E = [(0,1), (1,2), (1,3), (2,4), (4,5), (4,6), (7,8), (7,9), (9,10), (9,11),
(0,12), (12, 13), (13,7), (12,14), (14,15), (14, 16)]
labels= np.arange(17)
Xnodes, Ynodes, Xedges, Yedges = get_plotly_data(E, coords)
nodes= get_node_trace(Xnodes, Ynodes, labels, marker_size=18, marker_color='#c0c0c0')
edges= get_edge_trace(Xedges, Yedges)
fig= go.Figure([edges, nodes])
fig.update_layout(title_text="Decision tree",
title_x=0.5,
font_size=12,
showlegend=False,
width=800,
height=600,
xaxis_visible=False,
yaxis_visible=False,
template='none',
hovermode='closest',
paper_bgcolor='#eeeeee')
In get_node_trace()
I replaced mode='markers'
, by mode='markers+text'
, and commented out
hoverinfo='text'
, in order to ensure that node indices, i.e. indices of their coordinates in the array
coords
, are displayed on the plot…
Good luck, and have a nice weekend!!!
Absolutely briliant, Thank you,
It is just me who do not understand how to get this E list, though you explained it very well and thank you for your time
Hi there!
Thanks for both for you very helpful discussion.
To complete the objective, here is a hack to retrieve edges from the tree:
def extract_edges(clf):
edges = []
for i, (x, y) in enumerate(
zip(clf.tree_.children_left, clf.tree_.children_right)
):
if x != -1:
edges.append((i, x))
if y != -1:
edges.append((i, y))
return edges
I am glad someone resurfaced this item.
I have now had the pleasure of playing with Plotly Tree Plots and also Dash and mermaid
TreePlots are a lot less complicated than they look.
Documentation is here
Created from the example code
mermaid is what got me excited. Docs here
I can feel an article coming on.
The following code created the flowchart below. it is boiler plate code but I will illuminate on it in a later article.

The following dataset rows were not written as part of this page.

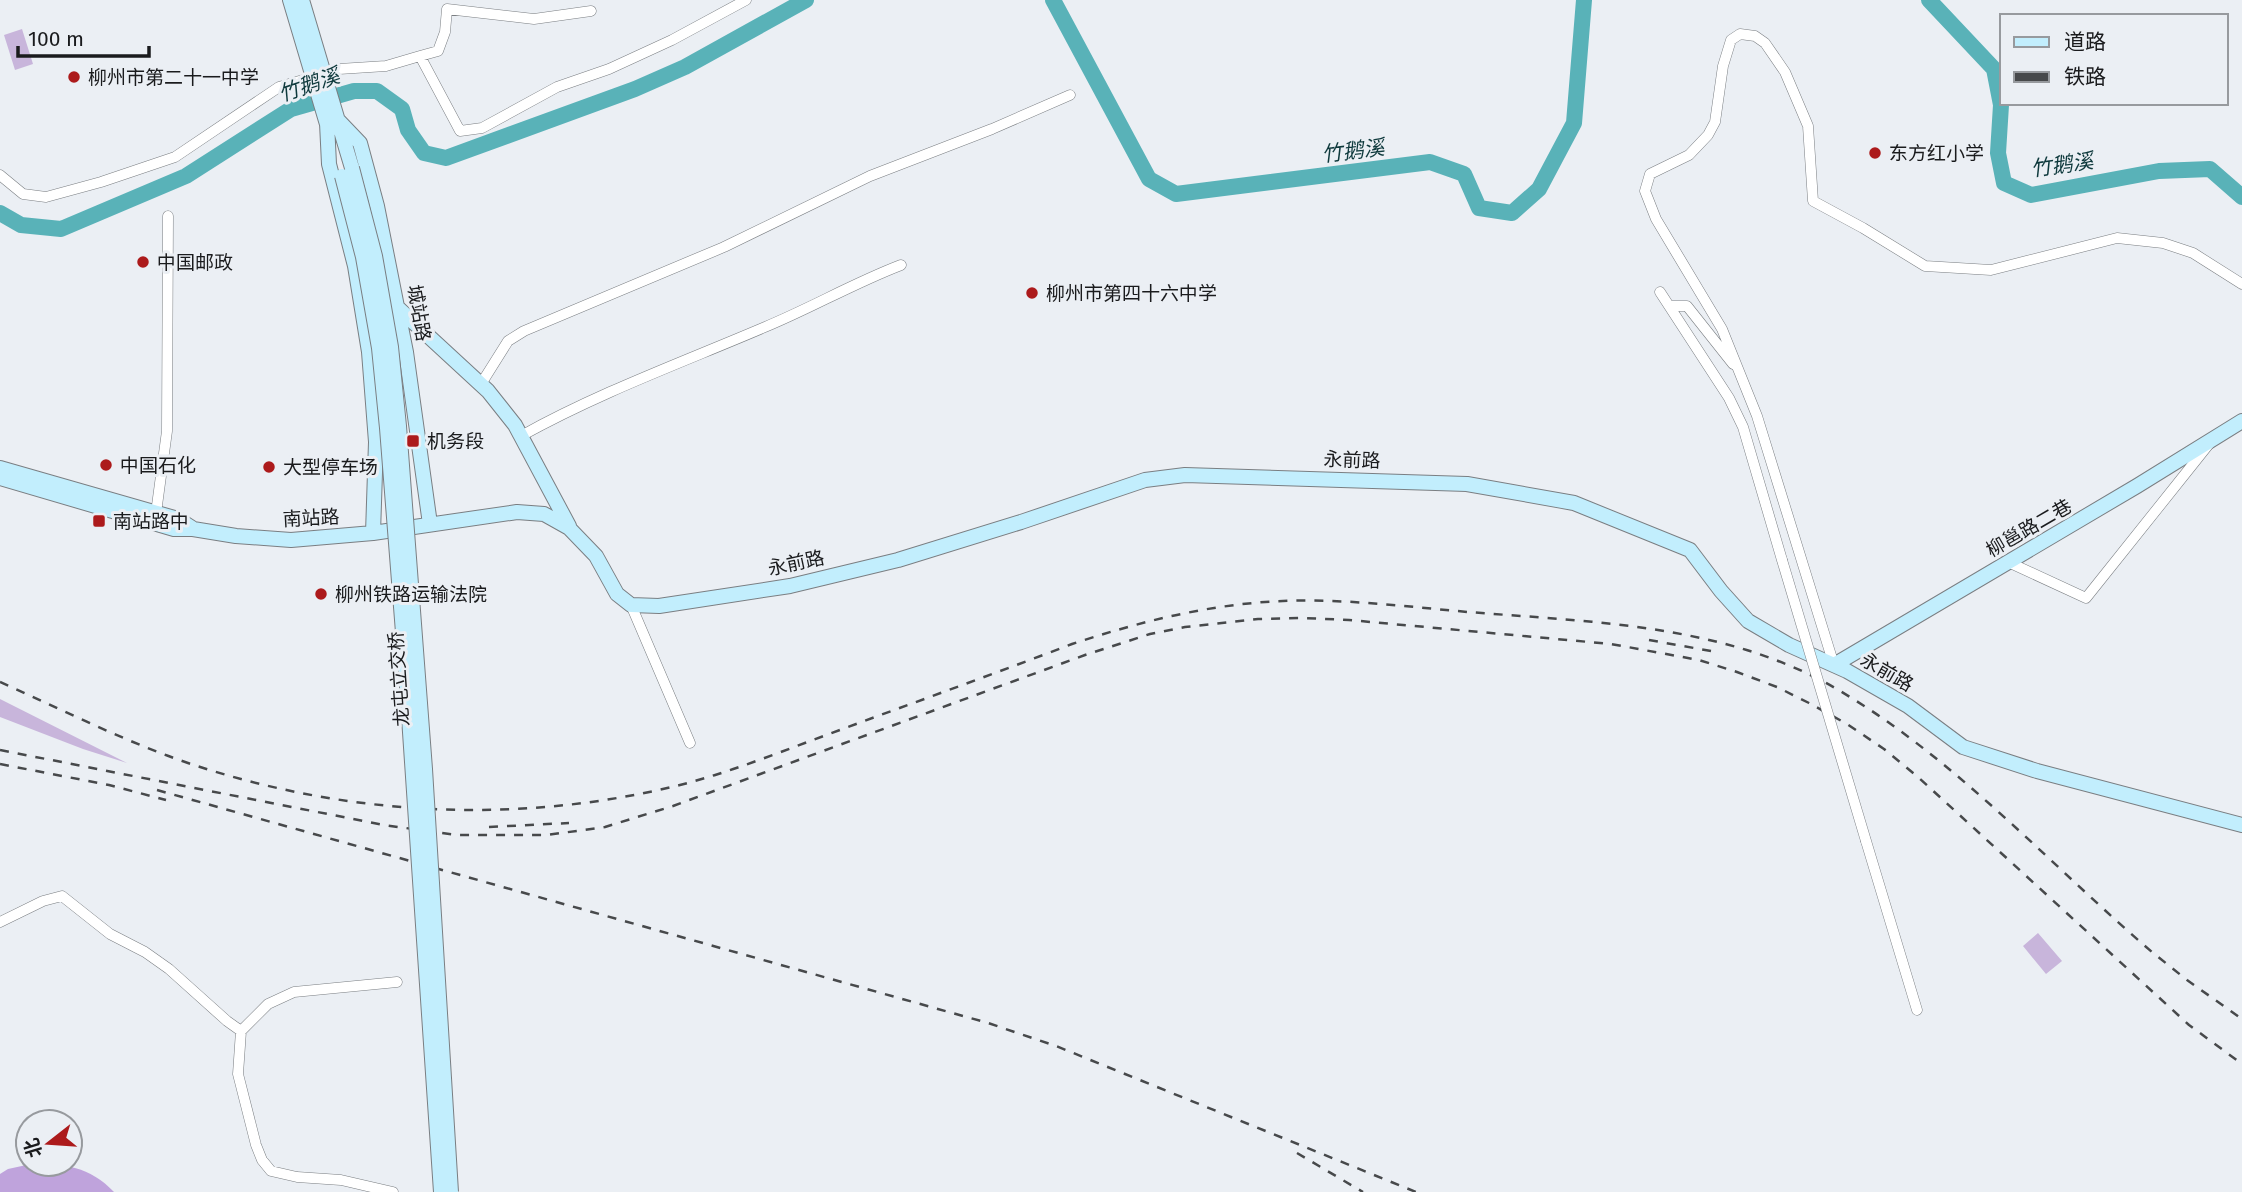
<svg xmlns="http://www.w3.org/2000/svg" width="2242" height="1192" font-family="'Fira Sans','Noto Sans SC',sans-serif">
<rect width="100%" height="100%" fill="#ebeff4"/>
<path fill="#c8b5db" d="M22,29L33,64L15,70L4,35Z
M0,699L127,763L83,749L0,717Z
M2038,933L2062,961L2046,974L2023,946Z"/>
<path fill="#bfa3dc" d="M31,1164C65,1164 89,1166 114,1192H0V1174L8,1169Z"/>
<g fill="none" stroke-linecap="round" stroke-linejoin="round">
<path stroke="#59b2b8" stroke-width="16" d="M1053,0L1149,179L1176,194L1430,162L1464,174L1479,208L1512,213L1539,189L1574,123L1584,0
M1929,0L1994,69L2001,105L1998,153L2004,183L2031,195L2159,171L2210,169L2242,197
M0,213L21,225L61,229L186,176L291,109L354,91H377L402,109L408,130L424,153L446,158L635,89L685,67L806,0"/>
<g stroke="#7a7e82" stroke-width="11">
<path id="street" d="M420,56L438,51L445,32L447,9L534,19L591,11
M324,73L339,69L386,66L420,56L460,131L482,128L557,87L609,69L672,40L746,0
M0,175L23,194L46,197L101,182L175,157L279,87L313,77
M1660,292L1729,398L1743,427L1782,560
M1670,306H1687L1733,364
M481,384L508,341L524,331L724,247L870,176L992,129L1070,95
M521,436C598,393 683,362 765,327C811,308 854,283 901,265
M156,513L167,431L168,216
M2008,562L2086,598L2209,444
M631,605L690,743
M1834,665L1757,416L1722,329L1656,219L1645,191L1650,174L1689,155L1708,135L1715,122L1723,66L1731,40L1740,34L1755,36L1765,43L1785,72L1808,126L1813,201L1863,228L1925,266L1991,270L2117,238L2163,243L2193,253L2242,284
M1866,841L1917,1010
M0,922L43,901L62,896L110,934L145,952L169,969L227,1021L241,1031L238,1074L256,1145L262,1160L271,1171L297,1177L341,1180L393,1192
M241,1031L268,1004L294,992L397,982"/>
</g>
<g stroke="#7a7e82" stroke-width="16">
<path id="secondary" d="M290,0L329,131
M302,0L352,168
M338,120L360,143L377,206L406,352L430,524
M327,123L329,164L355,266L369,352L376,442L373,533
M398,308L488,391L515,425L569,526
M0,468L178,519L192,528
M0,478L174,529H193L236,536L291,540L373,533L517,512L544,514L569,528L596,556L617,594L631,605L659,606L790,586L898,560L1021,522L1145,480L1185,475L1467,484L1574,503L1690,550L1721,591L1748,621L1789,645L1847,671L1908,706L1963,747L2037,771L2242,825
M1834,665L2137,486L2242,421"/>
</g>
<use href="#street" stroke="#fff" stroke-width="10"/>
<use href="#secondary" stroke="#c2eefd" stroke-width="14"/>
<path stroke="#47494b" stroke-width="2.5" stroke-dasharray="9 9" stroke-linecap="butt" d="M1649,640L1711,651
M0,682C70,713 139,749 213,771C364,817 526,823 680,785C731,772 780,752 829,734C910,704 991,675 1072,644C1136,623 1198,607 1265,602C1332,597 1401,606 1468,612C1592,622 1724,624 1835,688C1954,757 2048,863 2152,952L2187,980L2242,1019
M0,750L384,825L456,835H547L605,827L673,806L1085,655L1150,634L1185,627L1258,619L1302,618L1349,620L1611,644L1699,660L1737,672L1777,687L1809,703L1847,724L1884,749L1918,777L2189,1025L2242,1064
M0,764L109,785L166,800
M157,790L988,1023L1056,1046L1416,1192
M489,827L569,823
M1297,1153L1363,1192"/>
<g stroke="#7a7e82" stroke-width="11" stroke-linecap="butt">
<path id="street-bridge" d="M1782,560L1866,841"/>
</g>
<g stroke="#7a7e82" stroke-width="16" stroke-linecap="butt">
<path id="secondary-bridge" d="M352,168L375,256L391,347L399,426L425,769L451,1192
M342,176L363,257L379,348L387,428L405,658L441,1192"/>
</g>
<use href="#street-bridge" stroke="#fff" stroke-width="10"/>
<use href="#secondary-bridge" stroke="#c2eefd" stroke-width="14"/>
</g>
<g fill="#ac1a1b" stroke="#ebeff4" stroke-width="2.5">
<circle cx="74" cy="77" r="7"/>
<circle cx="1875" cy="153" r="7"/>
<circle cx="143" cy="262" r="7"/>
<circle cx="1032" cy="293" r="7"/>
<rect x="406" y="434" width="14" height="14" rx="3.5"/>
<circle cx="106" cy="465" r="7"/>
<circle cx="269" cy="467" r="7"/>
<rect x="92" y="514" width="14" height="14" rx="3.5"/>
<circle cx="321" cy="594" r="7"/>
</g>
<g text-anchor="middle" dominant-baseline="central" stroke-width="6" stroke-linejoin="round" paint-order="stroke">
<g font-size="19" fill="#1a1b1d" stroke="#ebeff4" text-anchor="start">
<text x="88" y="77">柳州市第二十一中学</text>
<text x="1889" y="153">东方红小学</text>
<text x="157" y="262">中国邮政</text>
<text x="1046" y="293">柳州市第四十六中学</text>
<text x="427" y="441">机务段</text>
<text x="120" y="465">中国石化</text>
<text x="283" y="467">大型停车场</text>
<text x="113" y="521">南站路中</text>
<text x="335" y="594">柳州铁路运输法院</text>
</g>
<g font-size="19" fill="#1a1b1d" stroke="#ebeff4">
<text transform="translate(419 313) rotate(80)">城站路</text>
<text transform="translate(1352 460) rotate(2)">永前路</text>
<text transform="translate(311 518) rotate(-3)">南站路</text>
<text transform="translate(2029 528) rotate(-30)">柳邕路二巷</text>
<text transform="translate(796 563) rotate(-12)">永前路</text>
<text transform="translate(1887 672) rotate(30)">永前路</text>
<text transform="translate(399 679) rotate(-94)">龙屯立交桥</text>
</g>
<g font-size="21" font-style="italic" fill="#0e393c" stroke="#ebeff4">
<text transform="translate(309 85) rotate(-19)">竹鹅溪</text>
<text transform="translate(1353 151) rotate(-7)">竹鹅溪</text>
<text transform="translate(2062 165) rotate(-8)">竹鹅溪</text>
</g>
</g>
<rect x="2000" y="14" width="228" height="91" fill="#ebeff4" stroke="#979a9e" stroke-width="2"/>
<rect x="2014" y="37" width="35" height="10" fill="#c2eefd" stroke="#979a9e" stroke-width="2"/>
<text x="2064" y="49" font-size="21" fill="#1a1b1d">道路</text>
<rect x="2014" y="72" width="35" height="10" fill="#47494b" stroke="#979a9e" stroke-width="2"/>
<text x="2064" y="84" font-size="21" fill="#1a1b1d">铁路</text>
<g transform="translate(49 1143) rotate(253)"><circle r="33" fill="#ebeff4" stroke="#979a9e" stroke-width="2"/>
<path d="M0-5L12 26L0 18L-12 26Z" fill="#ac1a1b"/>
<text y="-10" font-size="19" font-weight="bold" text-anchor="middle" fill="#1a1b1d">北</text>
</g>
<path d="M18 46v10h131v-10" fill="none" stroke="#1a1b1d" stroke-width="3.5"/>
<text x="28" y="46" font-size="21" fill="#1a1b1d" stroke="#ebeff4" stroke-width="5" paint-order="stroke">100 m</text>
</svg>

All I would say is look at the other dash modules, you may be surprised what you find.
from dash_extensions.enrich import DashProxy
from dash_extensions import Mermaid
app = DashProxy()
app.layout = Mermaid(chart="""
flowchart TD
Start --> SampleA
Start --> SampleB
Start --> SampleC
Start --> SampleD
Start --> SampleE
Start --> SampleF
Start --> SampleG
SampleA & SampleB --> Experiment1
SampleB & SampleC --> Experiment2
Sample & SampleD --> Experiment3
SampleD & SampleE --> Experiment4
SampleE & SampleF --> Experiment5
SampleF & SampleG --> Experiment6
Experiment1 --> Result1
Experiment2 --> Result2
Experiment3 --> Result3
Experiment4 --> Result4
Experiment5 --> Result5
Experiment6 --> Result6
Result1 & Result2 --> Experiment7
Result3 & Result4 --> Experiment8
Result5 & Result6 --> Experiment9
Experiment7 --> Result7
Experiment8 --> Result8
Experiment9 --> Result9
Result7 & Result8 --> Experiment10
Result8 & Result9 --> Experiment11
Experiment10 --> Result10
Experiment11 --> Result11
Result10 & Result11 --> Experiment12
Experiment12 --> Result13
Result13 --> FinalOutcome
""")
if __name__ == "__main__":
app.run_server()
Hopefully, someone looking for info finds this helpful.